Fig. 2.

RemA activates transcription from specific promoters in vitro. In vitro transcription reactions were carried out in 100 mM KCl with 20 nM σ^A containing RNAP holoenzyme and 50 ng of supercoiled plasmid DNA with the indicated promoters cloned upstream of tandem transcription terminators.

A. RemA–MBP (700 nM), LacZ–MBP (700 nM) or SinR (400 nM) were added to in vitro transcription reactions containing the followingpromoters cloned upstream of tandem transcription terminators: P_eps (−452 to +35), P_eps^improved (−452 to +35 with the −35 element changed from TTTAAA to TTGAAA), lacUV5 (−60 to +40), P_tapA (−168 to +65) or P_opuA (−173 to +26).

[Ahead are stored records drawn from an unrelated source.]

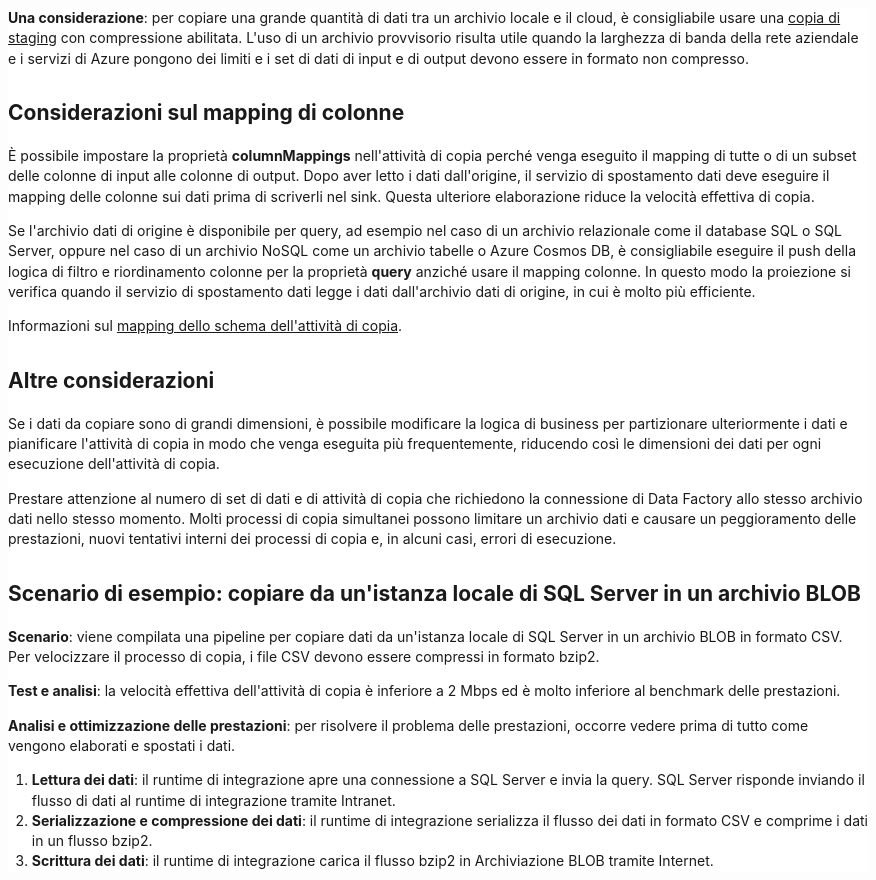 **Una considerazione**: per copiare una grande quantità di dati tra un archivio locale e il cloud, è consigliabile usare una [copia di staging](#staged-copy) con compressione abilitata. L'uso di un archivio provvisorio risulta utile quando la larghezza di banda della rete aziendale e i servizi di Azure pongono dei limiti e i set di dati di input e di output devono essere in formato non compresso.

## <a name="considerations-for-column-mapping"></a>Considerazioni sul mapping di colonne

È possibile impostare la proprietà **columnMappings** nell'attività di copia perché venga eseguito il mapping di tutte o di un subset delle colonne di input alle colonne di output. Dopo aver letto i dati dall'origine, il servizio di spostamento dati deve eseguire il mapping delle colonne sui dati prima di scriverli nel sink. Questa ulteriore elaborazione riduce la velocità effettiva di copia.

Se l'archivio dati di origine è disponibile per query, ad esempio nel caso di un archivio relazionale come il database SQL o SQL Server, oppure nel caso di un archivio NoSQL come un archivio tabelle o Azure Cosmos DB, è consigliabile eseguire il push della logica di filtro e riordinamento colonne per la proprietà **query** anziché usare il mapping colonne. In questo modo la proiezione si verifica quando il servizio di spostamento dati legge i dati dall'archivio dati di origine, in cui è molto più efficiente.

Informazioni sul [mapping dello schema dell'attività di copia](copy-activity-schema-and-type-mapping.md).

## <a name="other-considerations"></a>Altre considerazioni

Se i dati da copiare sono di grandi dimensioni, è possibile modificare la logica di business per partizionare ulteriormente i dati e pianificare l'attività di copia in modo che venga eseguita più frequentemente, riducendo così le dimensioni dei dati per ogni esecuzione dell'attività di copia.

Prestare attenzione al numero di set di dati e di attività di copia che richiedono la connessione di Data Factory allo stesso archivio dati nello stesso momento. Molti processi di copia simultanei possono limitare un archivio dati e causare un peggioramento delle prestazioni, nuovi tentativi interni dei processi di copia e, in alcuni casi, errori di esecuzione.

## <a name="sample-scenario-copy-from-an-on-premises-sql-server-to-blob-storage"></a>Scenario di esempio: copiare da un'istanza locale di SQL Server in un archivio BLOB

**Scenario**: viene compilata una pipeline per copiare dati da un'istanza locale di SQL Server in un archivio BLOB in formato CSV. Per velocizzare il processo di copia, i file CSV devono essere compressi in formato bzip2.

**Test e analisi**: la velocità effettiva dell'attività di copia è inferiore a 2 Mbps ed è molto inferiore al benchmark delle prestazioni.

**Analisi e ottimizzazione delle prestazioni**: per risolvere il problema delle prestazioni, occorre vedere prima di tutto come vengono elaborati e spostati i dati.

1. **Lettura dei dati**: il runtime di integrazione apre una connessione a SQL Server e invia la query. SQL Server risponde inviando il flusso di dati al runtime di integrazione tramite Intranet.
2. **Serializzazione e compressione dei dati**: il runtime di integrazione serializza il flusso dei dati in formato CSV e comprime i dati in un flusso bzip2.
3. **Scrittura dei dati**: il runtime di integrazione carica il flusso bzip2 in Archiviazione BLOB tramite Internet.

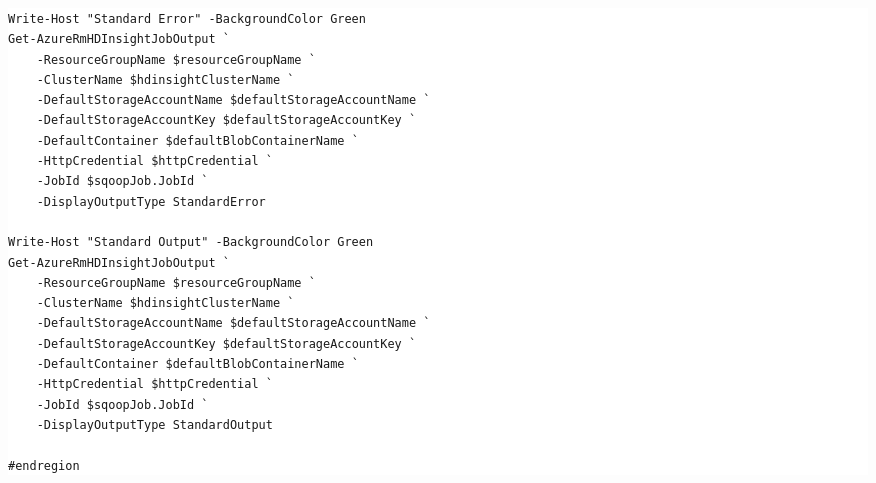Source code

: 	Write-Host "Standard Error" -BackgroundColor Green
	Get-AzureRmHDInsightJobOutput `
		-ResourceGroupName $resourceGroupName `
		-ClusterName $hdinsightClusterName `
		-DefaultStorageAccountName $defaultStorageAccountName `
		-DefaultStorageAccountKey $defaultStorageAccountKey `
		-DefaultContainer $defaultBlobContainerName `
		-HttpCredential $httpCredential `
		-JobId $sqoopJob.JobId `
		-DisplayOutputType StandardError
	
	Write-Host "Standard Output" -BackgroundColor Green
	Get-AzureRmHDInsightJobOutput `
		-ResourceGroupName $resourceGroupName `
		-ClusterName $hdinsightClusterName `
		-DefaultStorageAccountName $defaultStorageAccountName `
		-DefaultStorageAccountKey $defaultStorageAccountKey `
		-DefaultContainer $defaultBlobContainerName `
		-HttpCredential $httpCredential `
		-JobId $sqoopJob.JobId `
		-DisplayOutputType StandardOutput
	
	#endregion



[azure-management-portal]: https://portal.azure.com/

[hdinsight-versions]: hdinsight-component-versioning.md
[hdinsight-provision]: hdinsight-provision-clusters.md
[hdinsight-get-started]: hdinsight-hadoop-linux-tutorial-get-started.md
[hdinsight-storage]: ../hdinsight-hadoop-use-blob-storage.md
[hdinsight-analyze-flight-data]: hdinsight-analyze-flight-delay-data.md
[hdinsight-use-oozie]: hdinsight-use-oozie.md
[hdinsight-upload-data]: hdinsight-upload-data.md
[hdinsight-submit-jobs]: hdinsight-submit-hadoop-jobs-programmatically.md

[sqldatabase-get-started]: ../sql-database-get-started.md
[sqldatabase-create-configue]: ../sql-database-create-configure.md

[powershell-start]: http://technet.microsoft.com/library/hh847889.aspx
[powershell-install]: powershell-install-configure.md
[powershell-script]: http://technet.microsoft.com/library/ee176949.aspx

[sqoop-user-guide-1.4.4]: https://sqoop.apache.org/docs/1.4.4/SqoopUserGuide.html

B. In vitro transcription reactions were carried out with supercoiled plasmid containing P_eps promoter DNA with the indicated number of nucleotides upstream of the transcription start site cloned upstream of tandem transcription terminators. The downstream promoter end-point was +35 in each case. RemA–MBP (700 nM) or RemA–MBP storage buffer were added to each reaction. Relative transcription was determined by dividing the intensity in each lane by the intensity in lane 2. The indicated values for relative transcription are the averages from three different experiments.

C. In vitro transcription reactions were carried out with supercoiled plasmid containing 700 nM RemA–MBP and either WT P_eps (−452 to +35)or P_eps promoter fragments containing the indicated Δremsite34 or Δremsite56 deletions.